Have you ever read an article that makes claims like, “Plato often talks about W” or “Kant typically associates X and Y” or “In his early work, Nietzsche seldom engages with Z”? I have. When I read these claims, I want to ask simple-minded questions like, “How often?” and, “What do you mean, ‘typically’?” and, “How seldom is seldom?” If these sorts of claims have any evidential value, it should be possible to verify or falsify them. Or — to turn the conditional around — if it’s not possible to verify or falsify them, then these sorts of claims have no evidential value.
As preparation for my in-progress book on Nietzsche’s moral psychology, I’m developing a methodology for quantifying, mapping, and analyzing the concepts used in philosophical corpora. My hope is that this methodology will make it possible to answer the simple-minded questions mentioned above, and that answering these questions systematically will lead to new insights. Furthermore, if my approach is on the right track, it should be fairly easy to retool it for the study of corpora by other philosophers, as well as corpus comparisons between (groups of) philosophers.

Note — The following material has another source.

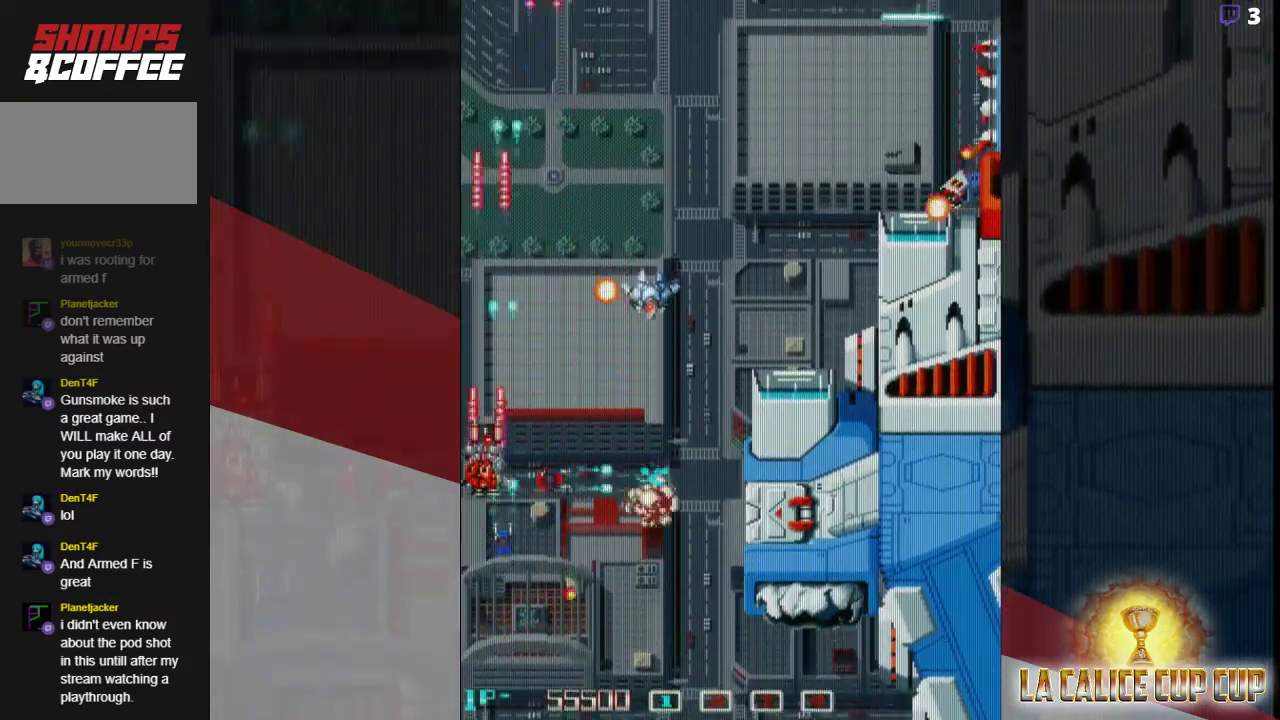
{"dt_ms": 500, "buttons": ["CROSS"], "left_stick": "down", "events": [[150, "left_stick", "up"], [350, "left_stick", "left"], [417, "left_stick", "down"]]}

The three questions I started with ask about prevalence, association, and change. If we cut up a philosopher’s corpus into chunks and label each chunk based on its semantic content (i.e., whether it contains an expression for concept W, X, Y, and/or Z) as well as bibliographic information (i.e., which book it’s from and when it was published), it becomes possible to answer these questions. A concept is prevalent to the extent that it shows up in a large proportion of passages. It’s associated with another concept to the extent that it’s more likely than chance to be present in a passage when the second concept is present. A concept becomes more prevalent over a philosopher’s career to the extent that it shows up in higher proportions of passages over time.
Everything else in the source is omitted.